Tareas
1) Según el texto sobre la inmunidad innata entrenada, ¿por qué el estudio podría explicar los efectos a largo plazo de entrenar al sistema inmune innato? Responda en una a tres oraciones.
2) Conteste con datos del texto sobre la inmunidad innata entrenada:
(a) ¿En qué revista se publicaron los resultados del estudio?
(b) ¿Qué construye la inmunidad adaptativa para agilizar la respuesta ante futuras infecciones del mismo patógeno?
(c) ¿Dónde se encuentra la molécula beta-glucano?

Entrenar al sistema inmune innato podría acelerar la formación de glóbulos blancos, lo cual podría ayudar a prevenir los efectos secundarios derivados de la quimioterapia. Es lo que se deduce de un estudio liderado por los investigadores Ioannis Mitroulis y Triantafyllos Chavakis, de la Technische Universität Dresden (Alemania). Los resultados se han publicado en la revista Cell.

Tal y como explica la universidad, existen 2 sistemas fundamentales que protegen al organismo de las infecciones: la inmunidad innata y la adaptativa. La primera actúa rápidamente, como primera línea de defensa para ganar tiempo hasta que la inmunidad adaptativa se activa y toma el control. Esta última construye una memoria inmunológica que le permite agilizar la respuesta ante futuras infecciones del mismo patógeno.

Memoria inmunológica

Esa memoria inmunológica se ha relacionado en exclusiva con la inmunidad adaptativa; sin embargo, varios grupos de investigación han cuestionado esta teoría, demostrando que ciertas infecciones microbianas o vacunas promueven una mayor respuesta de los glóbulos blancos del sistema inmune innato ante una infección secundaria con los mismos patógenos, o incluso diferentes.

Ese proceso es lo que se conoce como inmunidad innata entrenada. El citado estudio ha demostrado por primera vez que esta actúa sobre los precursores de los glóbulos blancos circulantes en la médula ósea, conocidos como células madre hematopoyéticas y células progenitoras (HSPC). Como las HSPC pueden dar lugar a muchas generaciones de glóbulos blancos, el estudio puede explicar los efectos a largo plazo de entrenar al sistema inmune innato.

El equipo de Chavakis investigó, junto con investigadores de la Universidad de Pennsylvania (Estados Unidos) y la Universidad de Radboud (Países Bajos), las acciones de beta-glucano, una molécula que se encuentra en las paredes celulares de hongos y plantas y un prototipo de estímulo de inmunidad entrenada en células precursoras de la médula ósea.

Extractos de datos
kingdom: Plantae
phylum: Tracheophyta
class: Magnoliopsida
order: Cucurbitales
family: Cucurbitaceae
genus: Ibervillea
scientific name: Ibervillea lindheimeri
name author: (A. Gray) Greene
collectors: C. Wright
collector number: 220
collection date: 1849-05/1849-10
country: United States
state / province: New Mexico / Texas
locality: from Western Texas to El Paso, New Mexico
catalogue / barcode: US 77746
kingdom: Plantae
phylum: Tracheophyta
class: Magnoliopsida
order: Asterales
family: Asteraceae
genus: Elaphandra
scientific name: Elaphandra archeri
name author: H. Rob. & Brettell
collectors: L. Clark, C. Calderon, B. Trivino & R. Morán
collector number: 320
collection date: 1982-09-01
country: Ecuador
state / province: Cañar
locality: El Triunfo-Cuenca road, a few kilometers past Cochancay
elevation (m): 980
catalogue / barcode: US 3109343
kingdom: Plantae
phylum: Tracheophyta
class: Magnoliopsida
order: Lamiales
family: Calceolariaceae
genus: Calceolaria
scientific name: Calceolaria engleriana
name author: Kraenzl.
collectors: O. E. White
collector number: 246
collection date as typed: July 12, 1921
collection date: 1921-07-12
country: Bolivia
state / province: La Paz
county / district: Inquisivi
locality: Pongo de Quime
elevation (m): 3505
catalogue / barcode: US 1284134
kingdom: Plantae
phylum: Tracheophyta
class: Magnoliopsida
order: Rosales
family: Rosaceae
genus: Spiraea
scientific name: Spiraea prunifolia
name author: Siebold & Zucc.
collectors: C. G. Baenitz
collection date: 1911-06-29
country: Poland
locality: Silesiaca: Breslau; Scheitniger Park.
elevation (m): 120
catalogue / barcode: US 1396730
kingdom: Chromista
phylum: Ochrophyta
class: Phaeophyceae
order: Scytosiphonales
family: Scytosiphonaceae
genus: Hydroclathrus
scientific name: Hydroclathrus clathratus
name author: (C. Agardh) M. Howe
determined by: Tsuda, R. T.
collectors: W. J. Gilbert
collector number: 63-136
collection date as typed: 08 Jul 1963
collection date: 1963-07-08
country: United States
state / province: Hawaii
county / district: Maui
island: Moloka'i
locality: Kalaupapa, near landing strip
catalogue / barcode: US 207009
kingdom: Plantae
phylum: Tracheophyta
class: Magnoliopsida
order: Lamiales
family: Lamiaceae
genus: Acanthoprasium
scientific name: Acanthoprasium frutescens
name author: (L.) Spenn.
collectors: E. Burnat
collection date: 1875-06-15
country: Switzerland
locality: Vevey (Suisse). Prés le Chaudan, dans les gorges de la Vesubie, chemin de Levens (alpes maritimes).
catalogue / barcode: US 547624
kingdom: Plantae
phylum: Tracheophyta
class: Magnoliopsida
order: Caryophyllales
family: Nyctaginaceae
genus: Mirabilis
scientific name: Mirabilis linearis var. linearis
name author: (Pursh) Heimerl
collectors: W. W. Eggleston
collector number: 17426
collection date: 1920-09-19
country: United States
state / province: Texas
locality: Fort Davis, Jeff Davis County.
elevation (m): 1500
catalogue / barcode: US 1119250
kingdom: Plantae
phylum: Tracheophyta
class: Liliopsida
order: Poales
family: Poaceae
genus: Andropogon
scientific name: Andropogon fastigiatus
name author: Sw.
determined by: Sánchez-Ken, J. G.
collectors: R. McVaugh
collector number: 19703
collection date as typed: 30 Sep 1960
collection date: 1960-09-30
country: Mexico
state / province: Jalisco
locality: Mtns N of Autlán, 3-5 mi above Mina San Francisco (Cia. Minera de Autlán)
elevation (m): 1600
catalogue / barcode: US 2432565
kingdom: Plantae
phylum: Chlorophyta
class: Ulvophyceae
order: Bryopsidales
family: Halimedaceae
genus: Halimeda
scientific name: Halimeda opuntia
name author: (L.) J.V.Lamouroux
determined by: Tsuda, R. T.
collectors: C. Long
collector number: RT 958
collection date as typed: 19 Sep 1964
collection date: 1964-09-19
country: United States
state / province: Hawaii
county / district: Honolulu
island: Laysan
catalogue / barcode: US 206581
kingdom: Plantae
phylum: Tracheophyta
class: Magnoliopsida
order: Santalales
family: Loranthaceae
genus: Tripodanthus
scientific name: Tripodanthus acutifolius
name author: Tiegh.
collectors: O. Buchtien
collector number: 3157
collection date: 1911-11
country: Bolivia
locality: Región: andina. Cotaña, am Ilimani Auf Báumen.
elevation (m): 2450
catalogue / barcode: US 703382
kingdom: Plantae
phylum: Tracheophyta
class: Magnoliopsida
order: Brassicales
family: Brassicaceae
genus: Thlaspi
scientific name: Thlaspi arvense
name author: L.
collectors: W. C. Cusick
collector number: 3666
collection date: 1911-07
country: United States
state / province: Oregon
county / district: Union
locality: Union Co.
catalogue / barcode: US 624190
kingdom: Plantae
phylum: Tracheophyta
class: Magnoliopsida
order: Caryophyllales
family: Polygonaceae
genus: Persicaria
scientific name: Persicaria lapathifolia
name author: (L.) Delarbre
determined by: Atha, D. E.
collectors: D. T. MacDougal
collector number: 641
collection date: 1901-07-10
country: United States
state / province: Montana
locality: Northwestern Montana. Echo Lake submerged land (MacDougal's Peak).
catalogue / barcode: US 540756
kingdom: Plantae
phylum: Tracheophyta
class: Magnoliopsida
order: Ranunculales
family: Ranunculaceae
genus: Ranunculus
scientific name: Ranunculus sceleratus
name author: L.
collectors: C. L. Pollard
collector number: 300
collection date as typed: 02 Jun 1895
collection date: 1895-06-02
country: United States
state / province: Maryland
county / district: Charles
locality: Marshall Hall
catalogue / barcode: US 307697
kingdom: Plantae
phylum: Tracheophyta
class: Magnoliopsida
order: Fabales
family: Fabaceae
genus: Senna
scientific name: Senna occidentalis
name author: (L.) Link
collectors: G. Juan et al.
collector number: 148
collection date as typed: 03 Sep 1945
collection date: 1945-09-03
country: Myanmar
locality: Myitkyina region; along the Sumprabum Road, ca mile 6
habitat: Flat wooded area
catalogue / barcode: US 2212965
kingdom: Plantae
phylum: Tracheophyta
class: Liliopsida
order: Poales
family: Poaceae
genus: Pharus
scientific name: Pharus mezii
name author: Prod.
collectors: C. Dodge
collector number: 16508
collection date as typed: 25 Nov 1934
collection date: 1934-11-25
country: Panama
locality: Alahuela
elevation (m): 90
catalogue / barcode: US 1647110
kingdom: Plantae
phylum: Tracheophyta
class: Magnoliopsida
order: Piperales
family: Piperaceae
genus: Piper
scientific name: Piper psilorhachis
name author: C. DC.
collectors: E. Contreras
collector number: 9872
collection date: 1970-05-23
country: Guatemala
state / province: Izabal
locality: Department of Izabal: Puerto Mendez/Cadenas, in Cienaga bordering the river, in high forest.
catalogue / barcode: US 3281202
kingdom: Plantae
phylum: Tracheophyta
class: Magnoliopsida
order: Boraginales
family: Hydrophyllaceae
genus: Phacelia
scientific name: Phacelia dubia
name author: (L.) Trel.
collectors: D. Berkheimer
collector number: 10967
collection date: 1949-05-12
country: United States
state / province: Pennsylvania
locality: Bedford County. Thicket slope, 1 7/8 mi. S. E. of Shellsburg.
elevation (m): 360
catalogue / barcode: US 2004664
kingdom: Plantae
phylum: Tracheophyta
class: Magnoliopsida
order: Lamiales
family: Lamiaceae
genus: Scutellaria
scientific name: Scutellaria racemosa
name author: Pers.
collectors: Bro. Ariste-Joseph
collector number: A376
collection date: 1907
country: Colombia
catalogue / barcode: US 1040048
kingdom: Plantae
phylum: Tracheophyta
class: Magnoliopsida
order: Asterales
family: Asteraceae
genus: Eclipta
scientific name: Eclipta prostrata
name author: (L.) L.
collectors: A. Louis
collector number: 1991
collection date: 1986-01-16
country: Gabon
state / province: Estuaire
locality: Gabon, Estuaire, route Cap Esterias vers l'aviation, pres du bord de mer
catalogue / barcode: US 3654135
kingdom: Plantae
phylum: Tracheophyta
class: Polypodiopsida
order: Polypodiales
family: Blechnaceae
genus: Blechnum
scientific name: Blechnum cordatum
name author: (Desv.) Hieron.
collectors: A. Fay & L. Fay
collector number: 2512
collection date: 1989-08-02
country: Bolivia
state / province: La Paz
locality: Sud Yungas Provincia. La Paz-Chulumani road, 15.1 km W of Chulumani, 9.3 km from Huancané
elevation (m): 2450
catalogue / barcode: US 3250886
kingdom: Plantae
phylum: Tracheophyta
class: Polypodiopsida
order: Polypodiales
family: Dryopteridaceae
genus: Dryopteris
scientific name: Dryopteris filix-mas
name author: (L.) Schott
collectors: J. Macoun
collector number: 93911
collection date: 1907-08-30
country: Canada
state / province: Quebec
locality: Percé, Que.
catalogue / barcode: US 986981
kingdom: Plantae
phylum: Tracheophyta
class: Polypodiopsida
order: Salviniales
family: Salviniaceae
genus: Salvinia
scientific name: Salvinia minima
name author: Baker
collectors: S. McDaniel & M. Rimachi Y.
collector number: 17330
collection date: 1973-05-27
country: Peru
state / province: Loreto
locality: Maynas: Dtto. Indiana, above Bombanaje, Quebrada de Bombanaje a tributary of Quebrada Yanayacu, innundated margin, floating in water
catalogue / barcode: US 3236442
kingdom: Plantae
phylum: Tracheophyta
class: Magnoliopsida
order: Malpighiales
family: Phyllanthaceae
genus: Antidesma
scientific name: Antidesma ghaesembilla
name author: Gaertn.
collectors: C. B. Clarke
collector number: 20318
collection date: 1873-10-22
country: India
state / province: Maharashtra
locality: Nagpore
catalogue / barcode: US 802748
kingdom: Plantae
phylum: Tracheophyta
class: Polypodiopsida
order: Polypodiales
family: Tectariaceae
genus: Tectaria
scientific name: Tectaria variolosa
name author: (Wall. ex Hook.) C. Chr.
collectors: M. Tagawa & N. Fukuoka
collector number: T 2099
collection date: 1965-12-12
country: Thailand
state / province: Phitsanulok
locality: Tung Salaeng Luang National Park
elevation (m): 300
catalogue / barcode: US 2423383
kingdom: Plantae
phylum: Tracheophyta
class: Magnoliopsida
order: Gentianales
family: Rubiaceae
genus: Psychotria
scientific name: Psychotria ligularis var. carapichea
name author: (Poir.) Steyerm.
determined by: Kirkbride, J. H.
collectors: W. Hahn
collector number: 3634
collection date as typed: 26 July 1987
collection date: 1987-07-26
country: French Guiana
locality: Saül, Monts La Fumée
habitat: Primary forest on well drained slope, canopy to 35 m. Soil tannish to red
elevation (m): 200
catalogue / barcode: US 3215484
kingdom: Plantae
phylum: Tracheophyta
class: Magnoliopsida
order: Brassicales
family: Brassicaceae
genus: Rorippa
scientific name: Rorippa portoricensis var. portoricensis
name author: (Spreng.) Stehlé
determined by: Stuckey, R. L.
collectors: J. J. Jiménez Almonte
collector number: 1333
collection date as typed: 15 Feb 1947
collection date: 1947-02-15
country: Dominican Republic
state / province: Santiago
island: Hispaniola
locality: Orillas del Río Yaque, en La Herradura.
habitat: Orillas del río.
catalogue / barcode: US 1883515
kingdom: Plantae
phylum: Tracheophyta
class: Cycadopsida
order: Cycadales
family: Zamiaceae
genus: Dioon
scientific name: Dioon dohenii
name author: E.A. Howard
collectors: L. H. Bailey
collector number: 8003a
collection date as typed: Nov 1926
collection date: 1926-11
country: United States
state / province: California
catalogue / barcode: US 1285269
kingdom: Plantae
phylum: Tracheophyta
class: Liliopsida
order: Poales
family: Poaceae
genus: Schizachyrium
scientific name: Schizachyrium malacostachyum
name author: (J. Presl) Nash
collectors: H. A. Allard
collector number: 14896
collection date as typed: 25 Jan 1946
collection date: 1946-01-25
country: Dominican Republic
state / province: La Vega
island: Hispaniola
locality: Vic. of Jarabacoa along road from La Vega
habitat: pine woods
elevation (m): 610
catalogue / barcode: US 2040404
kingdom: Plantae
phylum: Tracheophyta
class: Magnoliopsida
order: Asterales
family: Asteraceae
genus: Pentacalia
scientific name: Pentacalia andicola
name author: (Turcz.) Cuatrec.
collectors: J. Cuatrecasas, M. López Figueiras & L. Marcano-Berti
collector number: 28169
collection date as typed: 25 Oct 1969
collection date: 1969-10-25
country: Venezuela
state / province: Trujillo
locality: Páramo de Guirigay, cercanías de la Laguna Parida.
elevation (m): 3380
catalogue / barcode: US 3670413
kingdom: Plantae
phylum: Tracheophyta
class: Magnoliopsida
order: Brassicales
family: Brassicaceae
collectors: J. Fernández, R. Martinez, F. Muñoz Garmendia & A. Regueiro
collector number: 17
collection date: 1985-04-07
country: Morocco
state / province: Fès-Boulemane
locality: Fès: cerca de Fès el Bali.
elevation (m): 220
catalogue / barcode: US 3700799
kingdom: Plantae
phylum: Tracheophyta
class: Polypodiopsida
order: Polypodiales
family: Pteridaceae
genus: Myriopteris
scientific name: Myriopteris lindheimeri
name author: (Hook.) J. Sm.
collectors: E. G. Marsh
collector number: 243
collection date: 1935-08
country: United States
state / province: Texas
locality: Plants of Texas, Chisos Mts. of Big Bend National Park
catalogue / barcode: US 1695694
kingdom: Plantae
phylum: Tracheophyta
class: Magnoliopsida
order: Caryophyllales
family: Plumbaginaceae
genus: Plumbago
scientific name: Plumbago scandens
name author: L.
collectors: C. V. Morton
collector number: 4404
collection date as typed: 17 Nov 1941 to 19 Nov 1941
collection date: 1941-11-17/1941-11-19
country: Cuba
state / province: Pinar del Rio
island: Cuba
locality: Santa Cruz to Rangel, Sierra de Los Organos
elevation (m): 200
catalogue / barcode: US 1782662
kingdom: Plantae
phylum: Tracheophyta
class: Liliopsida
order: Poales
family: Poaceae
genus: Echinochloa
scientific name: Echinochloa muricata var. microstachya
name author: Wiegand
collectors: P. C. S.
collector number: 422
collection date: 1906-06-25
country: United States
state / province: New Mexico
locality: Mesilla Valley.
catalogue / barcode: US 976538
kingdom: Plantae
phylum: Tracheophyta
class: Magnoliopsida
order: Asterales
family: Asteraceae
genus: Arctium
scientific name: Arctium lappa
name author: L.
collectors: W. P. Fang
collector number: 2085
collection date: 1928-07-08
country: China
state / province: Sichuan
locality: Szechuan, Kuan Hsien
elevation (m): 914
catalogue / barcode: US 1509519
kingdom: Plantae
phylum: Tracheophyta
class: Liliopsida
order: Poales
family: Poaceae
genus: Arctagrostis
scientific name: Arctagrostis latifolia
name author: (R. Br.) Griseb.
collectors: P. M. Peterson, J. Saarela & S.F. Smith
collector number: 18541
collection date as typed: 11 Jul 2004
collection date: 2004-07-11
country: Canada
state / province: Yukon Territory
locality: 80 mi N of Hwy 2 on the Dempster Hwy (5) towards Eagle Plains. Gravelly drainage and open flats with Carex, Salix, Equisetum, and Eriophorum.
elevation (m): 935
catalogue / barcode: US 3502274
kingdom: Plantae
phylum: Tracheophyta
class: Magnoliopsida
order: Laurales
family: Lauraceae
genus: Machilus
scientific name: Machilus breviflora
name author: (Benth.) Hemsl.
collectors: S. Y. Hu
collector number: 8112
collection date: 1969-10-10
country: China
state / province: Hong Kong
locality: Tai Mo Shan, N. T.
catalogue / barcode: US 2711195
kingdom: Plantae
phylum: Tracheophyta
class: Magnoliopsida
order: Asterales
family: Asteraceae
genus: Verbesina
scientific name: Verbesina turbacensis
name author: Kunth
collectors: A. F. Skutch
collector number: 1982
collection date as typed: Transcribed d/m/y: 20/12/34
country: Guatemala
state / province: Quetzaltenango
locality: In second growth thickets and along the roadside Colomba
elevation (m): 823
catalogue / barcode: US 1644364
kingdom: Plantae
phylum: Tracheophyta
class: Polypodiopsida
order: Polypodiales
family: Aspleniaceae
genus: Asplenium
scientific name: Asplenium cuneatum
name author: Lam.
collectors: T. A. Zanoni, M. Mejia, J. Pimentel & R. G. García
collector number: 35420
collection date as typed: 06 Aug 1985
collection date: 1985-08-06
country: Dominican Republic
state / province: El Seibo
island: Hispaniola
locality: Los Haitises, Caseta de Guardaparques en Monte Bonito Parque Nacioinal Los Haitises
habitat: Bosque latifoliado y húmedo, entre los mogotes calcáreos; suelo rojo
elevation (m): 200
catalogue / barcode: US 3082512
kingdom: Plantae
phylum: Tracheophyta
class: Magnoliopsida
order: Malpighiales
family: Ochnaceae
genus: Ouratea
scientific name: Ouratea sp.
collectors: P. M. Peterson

Respuestas por tarea
1) El estudio demostró que la inmunidad innata entrenada actúa sobre las células madre hematopoyéticas y las células progenitoras (HSPC) de la médula ósea, que son precursoras de los glóbulos blancos circulantes. Como las HSPC pueden dar lugar a muchas generaciones de glóbulos blancos, el efecto del entrenamiento puede durar mucho tiempo.

2)
(a) En la revista Cell.
(b) Una memoria inmunológica.
(c) En las paredes celulares de hongos y plantas.